Secession enters the mainstream

The New York Times publishes a remarkably balanced article on the topic of Texas secession:

In Texas, talk of secession in recent years has steadily shifted to the
center from the fringe right. It has emerged as an echo of the state
Republican leadership’s anti-Washington, pro-Texas-sovereignty mantra on
a variety of issues, including health care and environmental
regulations. For some Texans, the renewed interest in the subject serves
simply as comic relief after a crushing election defeat. 
But for other proponents of secession and its sister ideology, Texas
nationalism — a focus of the Texas Nationalist Movement and other groups
that want the state to become an independent nation, as it was in the
1830s and 1840s — it is a far more serious matter. 
The official in East Texas, Peter Morrison, the treasurer of the Hardin
County Republican Party, said in a statement that he had received
overwhelming support from conservative Texans and overwhelming
opposition from liberals outside the state in response to his comments
in his newsletter. He said that it may take time for “people to
appreciate that the fundamental cultural differences between Texas and
other parts of the United States may be best addressed by an amicable
divorce, a peaceful separation.” 
For the record, I am in favor of self-determination.  That is the key, I think, for secession supporters to win liberal/progressive support.  American liberals, for all their ability to double-think, simply cannot permit themselves to oppose self-determination, since it is one of the foundations of their perspective on foreign policy.  While some of them will be able to concoct a convoluted conceptual structure that allows them to vehemently support foreign self-determination while denying it to Americans, most of them will not.  It is too integral to their view of the world.

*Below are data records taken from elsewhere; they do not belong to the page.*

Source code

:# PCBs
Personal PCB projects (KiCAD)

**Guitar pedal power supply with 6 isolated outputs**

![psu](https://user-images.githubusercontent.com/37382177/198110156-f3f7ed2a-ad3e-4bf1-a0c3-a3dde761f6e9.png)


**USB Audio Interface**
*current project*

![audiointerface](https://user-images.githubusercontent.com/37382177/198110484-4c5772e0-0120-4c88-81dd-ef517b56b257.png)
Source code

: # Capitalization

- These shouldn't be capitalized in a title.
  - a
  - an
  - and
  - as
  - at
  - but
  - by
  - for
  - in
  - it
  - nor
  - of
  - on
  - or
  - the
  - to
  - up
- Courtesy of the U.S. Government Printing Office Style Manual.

And for the record, I am entirely in favor of self-determination for Texans as well as the other American states.  Liberals like to point out that the “Democratic” states subsidize the “Republican” states; a fact which omits one extremely relevant point which I shall point out and walk through the math in a future post.  Secession advocates should use this fact and the self-determination argument relentlessly, as encouraging the left to declare “good riddance” will be key to winning their support for the eventual, and inevitable, secession of several American States.